World-first research breakthrough promises safety-critical software

Monday, 17 August, 2009

The completion of the world’s first formal machine-checked proof of a general-purpose operating system kernel was announced by NICTA, Australia’s Information and Communications Technology (ICT) Research Centre of Excellence, paving the way for a new generation of software capable of unprecedented levels of reliability.

There is now a way to mathematically prove that the software governing critical safety and security systems in aircraft and motor vehicles is free of a large class of errors - long before the plane takes off or the car’s engine starts.

The Secure Embedded L4 (seL4) microkernel, designed for real-world use, has potential applications in defence and other safety and security industries where the flawless operation of complex embedded systems is of critical importance.

“We have a functional correctness proof which has never before been achieved for real-world, high-performance software of this complexity or size,” said NICTA Principal Researcher Dr Gerwin Klein, who leads NICTA’s formal verification research team. The proof also shows that many kinds of common attacks from hackers won’t work on the seL4 kernel.

The outcome is the result of four years’ research by Klein’s team of researchers and NICTA/UNSW PhD students - one of the largest machine-checked proofs ever performed.

NICTA will shortly transfer its intellectual property to its spin-out company Open Kernel Labs, whose embedded hyper-visor software - also based on NICTA research - is in hundreds of millions of consumer devices worldwide.

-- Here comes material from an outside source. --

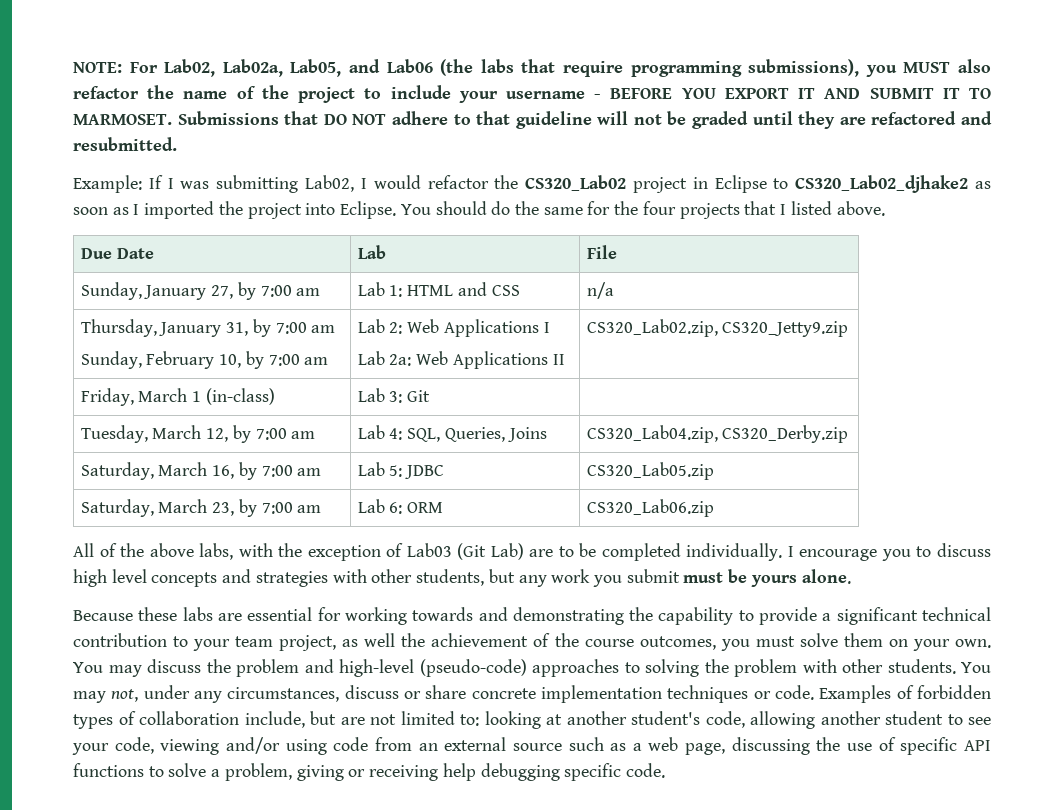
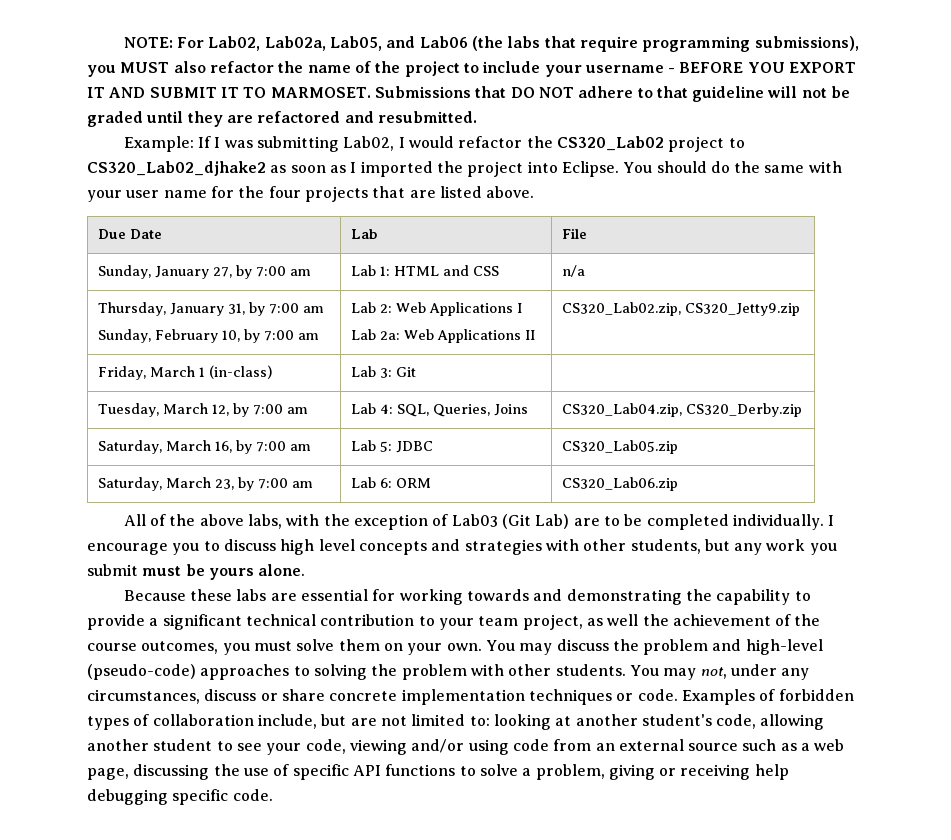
[692,175,767,193] in Eclipse -> (725, 144) none
(583, 211) none -> [808,161,842,173] [87,190,207,202] with your user name
[780,204,787,215] I -> [409,190,436,198] are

“The NICTA team has achieved a landmark result which will change the game for security- and safety-critical software,” said OK Labs’ Chief Technology Officer and Leader of NICTA’s ERTOS Group, Professor Gernot Heiser. “It provides conclusive evidence that bug-free software is possible; and in the future, nothing less should be considered acceptable where critical assets are at stake. OK Labs looks forward to taking this groundbreaking research to market.”